Ketika melihat pertandingan berlangsung, pertama kali panitia memperkenalkan semua juri yang hadir, yang rata-rata bergelar sarjana bahkan ada yang master. Dan yang lebih hebatnya lagi rata rata dari mereka sarjana dalam bahasa Inggris. Namun yang amat disayangkan, kesemua juri tersebut tidak diberikan waktu untuk memperkenalkan diri mereka atau mengucapkan kata sambutan dalam bahsa Inggris. Akan lebih bijaksana jika mereka yang ditunjuk sebagai juri, bisa memperkenalkan diri mereka masing masing dengan berbahasa Inggris pula dan melakukan sedikit kata sambutan. Sehingga status mereka sebagai juri bukanlah juri OMONG KOSONG yang mungkin saja ternyata tidak fasih berbahasa Inggris.

Sungguh memalukan tentunya jika mereka hanya TONG KOSONG NYARING BUNYINYA. (alias tidak bisa berbicara fasih dalam bahasa Inggris namun diangkat menjadi juri dalampidato berbahasa Inggris ). Bahkan patut dipertanyakan apakah gelar dan ijasah kesarjanaan mereka asli atau hasil manipulasi semata? Walahualam…

Maka sudah sepantasnya mereka yang menjadi juri tergugah hatinya untuk berpikir jernih dan profesional dalam menilai para peserta. Memberikan kritik adalah suatu hal yang perlu dilakukan demi terciptanya generasi penerus bangsa yang unggul. Menjadikan mereka sebagai tunas penerus bangsa yang bermental baja, bukan bermental tempe. Juga menjadikan mereka sebagai generasi penerus bangsa yang jujur dan tidak munafik, berbicara apa adanya tanpa harus pandai bersandiwara.

_____

*Butir Tugas 1*: Tuliskan kembali bagian teks latihan tentang juri lomba pidato, yaitu semuanya mulai dari "Ketika melihat pertandingan" sampai ke "fasih berbahasa Inggris.", dan ganti "panitia" dengan "penyelenggara".
*Butir Tugas 2*:
Jawablah pertanyaan berikut berdasarkan teks latihan tentang juri lomba pidato.
(a) Apa yang pertama kali dilakukan panitia ketika pertandingan berlangsung?
(b) Dalam bidang apa rata-rata para juri bergelar sarjana?
(c) Generasi penerus bangsa seperti apa yang ingin diciptakan dengan memberikan kritik?
*Butir Tugas 3*: Lanjutkan teks latihan tentang juri lomba pidato berbahasa Inggris itu setelah kalimat terakhirnya.

_____

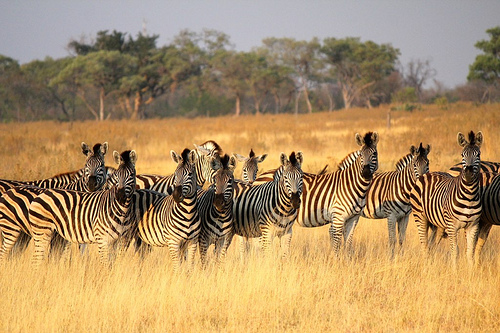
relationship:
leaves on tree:
[0, 30, 428, 128] [0, 30, 400, 116]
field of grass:
[10, 90, 460, 330] [75, 260, 416, 328]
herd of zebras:
[0, 120, 480, 274] [0, 124, 481, 260]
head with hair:
[349, 126, 385, 188] [337, 150, 362, 171]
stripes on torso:
[289, 145, 368, 247] [293, 158, 342, 226]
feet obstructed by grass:
[0, 240, 467, 280] [0, 108, 476, 329]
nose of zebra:
[362, 164, 373, 184] [307, 136, 387, 254]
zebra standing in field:
[414, 139, 488, 259] [275, 237, 486, 322]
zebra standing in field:
[410, 131, 485, 274] [12, 249, 498, 328]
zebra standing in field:
[373, 134, 430, 251] [4, 240, 480, 330]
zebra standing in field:
[311, 129, 381, 246] [4, 240, 480, 330]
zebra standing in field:
[236, 153, 306, 251] [4, 240, 480, 330]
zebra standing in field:
[235, 148, 265, 183] [12, 249, 498, 328]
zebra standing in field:
[209, 156, 231, 264] [4, 240, 480, 330]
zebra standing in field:
[136, 147, 198, 258] [4, 240, 480, 330]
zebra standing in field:
[27, 149, 138, 277] [6, 232, 497, 313]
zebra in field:
[18, 143, 150, 249] [73, 253, 188, 294]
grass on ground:
[169, 285, 252, 308] [200, 255, 288, 286]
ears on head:
[451, 129, 488, 149] [455, 143, 486, 180]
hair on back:
[335, 151, 361, 172] [307, 162, 355, 189]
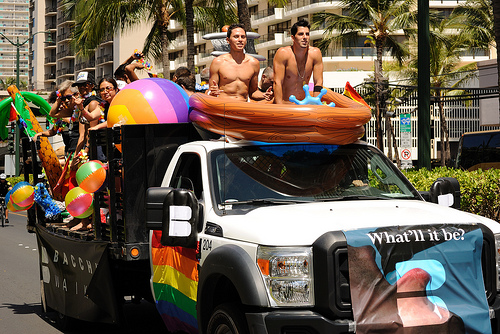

_____

*Hasil Tugas 1*:
Ketika melihat pertandingan berlangsung, pertama kali penyelenggara memperkenalkan semua juri yang hadir, yang rata-rata bergelar sarjana bahkan ada yang master. Dan yang lebih hebatnya lagi rata rata dari mereka sarjana dalam bahasa Inggris. Namun yang amat disayangkan, kesemua juri tersebut tidak diberikan waktu untuk memperkenalkan diri mereka atau mengucapkan kata sambutan dalam bahsa Inggris. Akan lebih bijaksana jika mereka yang ditunjuk sebagai juri, bisa memperkenalkan diri mereka masing masing dengan berbahasa Inggris pula dan melakukan sedikit kata sambutan. Sehingga status mereka sebagai juri bukanlah juri OMONG KOSONG yang mungkin saja ternyata tidak fasih berbahasa Inggris.

*Hasil Tugas 2*:
(a) Panitia memperkenalkan semua juri yang hadir.
(b) Rata-rata mereka sarjana dalam bahasa Inggris.
(c) Generasi penerus bangsa yang unggul.

*Hasil Tugas 3*:
Jika sebagian mengatakan itu trik, jelas itu adalah trik keblinger yang salah alamat. Trik menangis agar mengundang rasa simpati juri yang mengharu biru? Trik boleh saja dilakukan asalkan jangan meninggalkan akhlak dan jangan membuat suatu manipulasi. Memanipulasi keadaan dan membuat seolah-olah kesedihan bisa diperjualbelikan sedari dini adalah suatu perbuatan hina yang mencermikan kebobrokan pribadi seorang pengajar itu sendiri.

Dan untuk juri, yang kira-kira tidak pantas menjadi juri, lebih baik mundur dengan legowo tanpa harus memaksakan diri sehingga akan nampak kebodohan mereka serta ketidakprofesionalan mereka sendiri di mata masyarakat. Mereka hanyalah sekumpulan manusia tidak berguna yang mengotori sebuah kompetisi yang sudah seharusnya dilaksanakan secara adil. Indonesia harus maju dengan manusia yang berkompeten dan punya malu, sehingga mereka akan mundur tanpa dilengserkan jika mereka memang tidak pantas untuk menduduki suatu jabatan yang berhubungan dengan kemajuan bangsa, dan juga yang berhubungan dengan jati diri Indonesia sebagai bangsa yang besar. Jika seorang juri bermental tempe, maka pemenangnya pun akan bermental sama dengan jurinya.

Memilih manusia tempe oleh manusia tempe dan untuk manusia tempe.

BERLAKU ADIL SEBAGAI JURI ADALAH SUATU TINDAKAN MULIA YANG MENCETAK MANUSIA BERPRESTASI, BUKAN MALAHAN MENCETAK MANUSIA BERMENTAL TEMPE YANG DAPAT MENGHANCURKAN MENTAL ANAK BANGSA

MENJADI PENDIDIK BUKAN SEMATA UNTUK KEHORMATAN, NAMUN LEBIH TERPUJI UNTUK PENGABDIAN, KARENA GURU ADALAH CERMINAN KEMAJUAN SUATU BANGSA.



Artikel ini ditujuan untuk semua juri yang tidak layak menjadi juri, juri dengan gelar sontoloyo harus diberi sangsi sosial agar mereka sadar bahwa penjurian tidak bisa disangkutkan dengan emosi atau pun "memo titipan".

Artikel ini juga ditujukan untuk anak-anak yang sudah belajar menjadi tunas penerus bangsa yang munafik sehingga pantas bergelar sontoloyo, sadarlah, karena jalan kalian masih panjang untuk bisa menjadi manusia berbudi luhur yang unggul dan jujur. Tidak perlu menuruti semua ajaran dan didikan guru kalian jika ajaran dan didikannya menyesatkan. Diskusikan dulu dengan orang tua atau siapapun yang bisa dimintai saran dan pertimbangannya.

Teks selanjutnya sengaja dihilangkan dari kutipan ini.